Directive:
In the text on COP28, how many countries endorsed the declaration on climate and health?

Supplied text:
******************************

The pledging event was hosted by Reaching the Last Mile (RLM), the global health initiative supported by His Highness Sheikh Mohamed Bin Zayed Al Nahyan, President of the UAE, in partnership with the Bill & Melinda Gates Foundation.

The Methane Finance Sprint

Saturday’s COP28 summit saw governments, philanthropies, and the private sector together announce over $1bn in new funding for methane reduction as part of a ‘Methane Finance Sprint,’ which is due to be administered by a handful of entities including the World Bank and the Global Methane Hub

A call for the Paris Agreement to target methane emissions 

During a summit on methane and non-CO2 greenhouse gases, the UAE called on parties to the Paris Agreement to submit national climate targets (nationally determined contributions, or NDCs) for 2035 that are economy-wide and cover all greenhouse gases, not just CO2 – echoing a recent commitment made by the US and China under a new bilateral climate deal.

“Once countries [start] reporting it, there’s much more of an incentive for them to start addressing it,” said Sean Maguire, strategic partnerships and communications director at the Clean Air Fund.

#COP28 #Day3 #conferenceofparties #Greentech #United #UniteActDeliver

124 countries endorsed a milestone declaration on climate and health. The political declaration marks the first time that the health impacts of climate change have taken center stage in 28 years of UN climate talks. Photo: Health Policy Watch News

Day 4: First ever Health Day at COP, Relief, Recovery & Peace

The first ever Climate-Health Ministerial at a COP

The first-ever Climate-Health Ministerial at the COP28 event signified a landmark moment where global health and environmental policy intersect. It underlined the importance of integrating health and climate change considerations in policy-making.

******************************

Dataset rows:
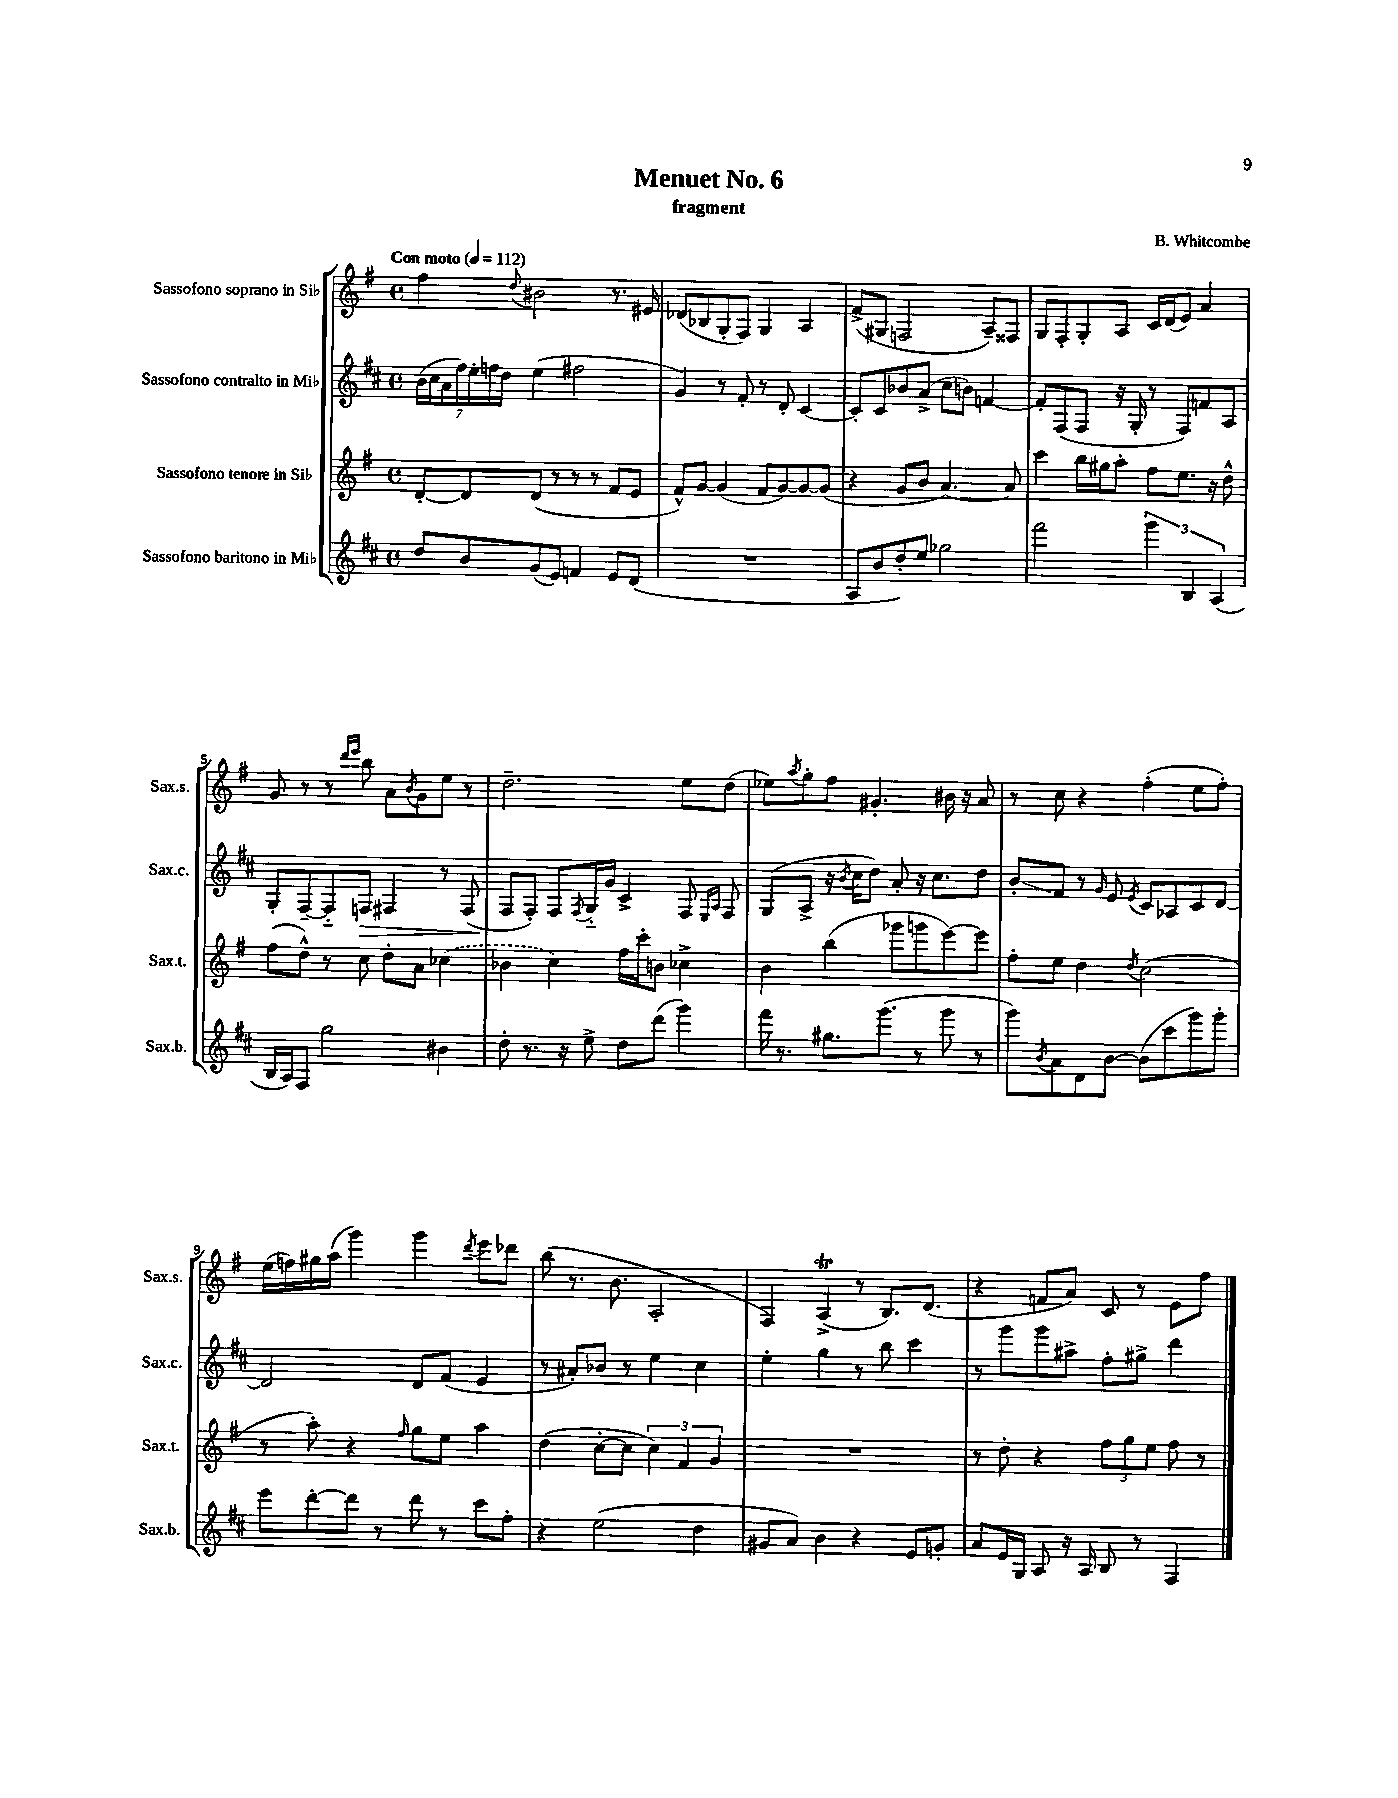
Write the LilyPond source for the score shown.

\header { title = "Menuet No. 6" composer = "B. Whitcombe" subtitle = "fragment" }
<<
\new StaffGroup <<
\new Staff = "s0" \with { instrumentName = "Sassofono soprano in Sib" shortInstrumentName = "Sax.s." } {
    \clef treble \key g \major \defaultTimeSignature \time 4/4 \tempo "Con moto" 4 = 112
    fis''4 \appoggiatura { d''8 } bis'2 r8. eis'16 |
    des'8( bes8 g8-. fis8) g4 a4 |
    fis'8->( gis8 f2 a8--) fisis8 |
    g8 fis8-. g8-. a8 c'16 d'16( e'8) a'4 |
    g'8 r8 r8 \grace { d'''16 e'''16 } b''8 a'8 \acciaccatura { b'8 } g'8 e''8 r8 |
    d''2.-- e''8 d''8( |
    ees''8) \acciaccatura { a''8 } g''8-. fis''8 gis'4.-. bis'16 r16 a'8 |
    r8 c''8 r4 fis''4-.( e''8 fis''8-.) |
    e''16( f''16) gis''16 a''16( g'''4) g'''4 \acciaccatura { d'''8 } e'''8 des'''8 |
    b''8( r8. b'8. a2-. |
    fis4) a4->\trill( r8 b8.) d'8.( |
    r4 f'8 a'8) c'8 r8 e'8 fis''8 \bar "|." |
}
\new Staff = "s1" \with { instrumentName = "Sassofono contralto in Mib" shortInstrumentName = "Sax.c." } {
    \clef treble \key d \major \defaultTimeSignature \time 4/4
    \tuplet 7/4 { b'16( cis''16 a'16 fis''16) e''16-. f''16 d''16 } e''4( fis''2 |
    g'4) r8 fis'8-. r8 d'8-. cis'4~ |
    cis'8-. cis'8 bes'8 a'8->( cis''8 b'8) f'4~ |
    f'8-. fis8( fis8 r16 g16-. r8 fis8) f'8 a8 |
    g8-. fis8~-- fis8-_ f8\> fis4 r8 fis8( |
    fis8\! fis8-.) fis8 \acciaccatura { fis8 } g16-_ g'16 cis'4-> fis8 \grace { e16 a16 } fis8 |
    g8( a8-> r16 \acciaccatura { b'8 } cis''16 d''8) a'8-. r16 cis''8. d''8 |
    b'8-.\glissando fis'8 r8 \grace { g'16 } e'8 \acciaccatura { e'8 } cis'8 aes8 cis'8 d'8~ |
    d'2 d'8 fis'8( e'4 |
    r8 ais'8-.) bes'8 r8 e''4 cis''4 |
    e''4-. g''4 r8 b''8 cis'''4 |
    r8 g'''8 g'''8 ais''8-> fis''8-. gis''8-> d'''4 \bar "|." |
}
\new Staff = "s2" \with { instrumentName = "Sassofono tenore in Sib" shortInstrumentName = "Sax.t." } {
    \clef treble \key g \major \defaultTimeSignature \time 4/4
    d'8~-. d'8 d'8( r8 r8 r8 fis'8 e'8 |
    fis'8-^) g'8~ g'4( fis'8 g'8~) g'8~ g'8( |
    r4 g'8 b'8 a'4.~) a'8 |
    c'''4 b''16 gis''16 a''8-. fis''8 e''8. r16 d''8-^ |
    fis''8( d''8-^) r8 c''8 d''8-. a'8 \once \slurDashed ces''4( |
    bes'4 c''4) fis''16 c'''16-. b'8 ces''4-> |
    b'4 b''4( ges'''8 g'''8 e'''8~) e'''8 |
    fis''8-. e''8 d''4 \acciaccatura { d''8 } c''2( |
    r8 a''8-.) r4 \grace { fis''16 } g''8 e''8 a''4 |
    d''4( c''8~-. c''8 \tuplet 3/2 { c''4) fis'4 g'4 } |
    R1 |
    r8 d''8-. r4 \tuplet 3/2 { fis''8 g''8 e''8 } fis''8 r8 \bar "|." |
}
\new Staff = "s3" \with { instrumentName = "Sassofono baritono in Mib" shortInstrumentName = "Sax.b." } {
    \clef treble \key d \major \defaultTimeSignature \time 4/4
    d''8 b'8 g'8( e'8) f'4 e'8 d'8( |
    R1 |
    a8 b'8 d''8-.) e''8 ges''2 |
    fis'''2 \tuplet 3/2 { g'''4 b4 a4( } |
    b16 a16) fis8 g''2 bis'4 |
    d''8-. r8. r16 e''8-> d''8 d'''8( g'''4) |
    fis'''16 r8. gis''8. g'''8.( r8 g'''8 r8 |
    g'''8) \acciaccatura { b'8 } a'8 d'8 b'8~ b'8( cis'''8 g'''8) g'''8-. |
    e'''8 d'''8~-. d'''8 r8 d'''8 r8 cis'''8 fis''8-. |
    r4 e''2( d''4 |
    gis'8 a'8) b'4 r4 e'8 g'8-. |
    a'8 e'16 g16 a8 r16 a16 b8 r8 fis4 \bar "|." |
}
>>
>>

******************************

Solution:
124 countries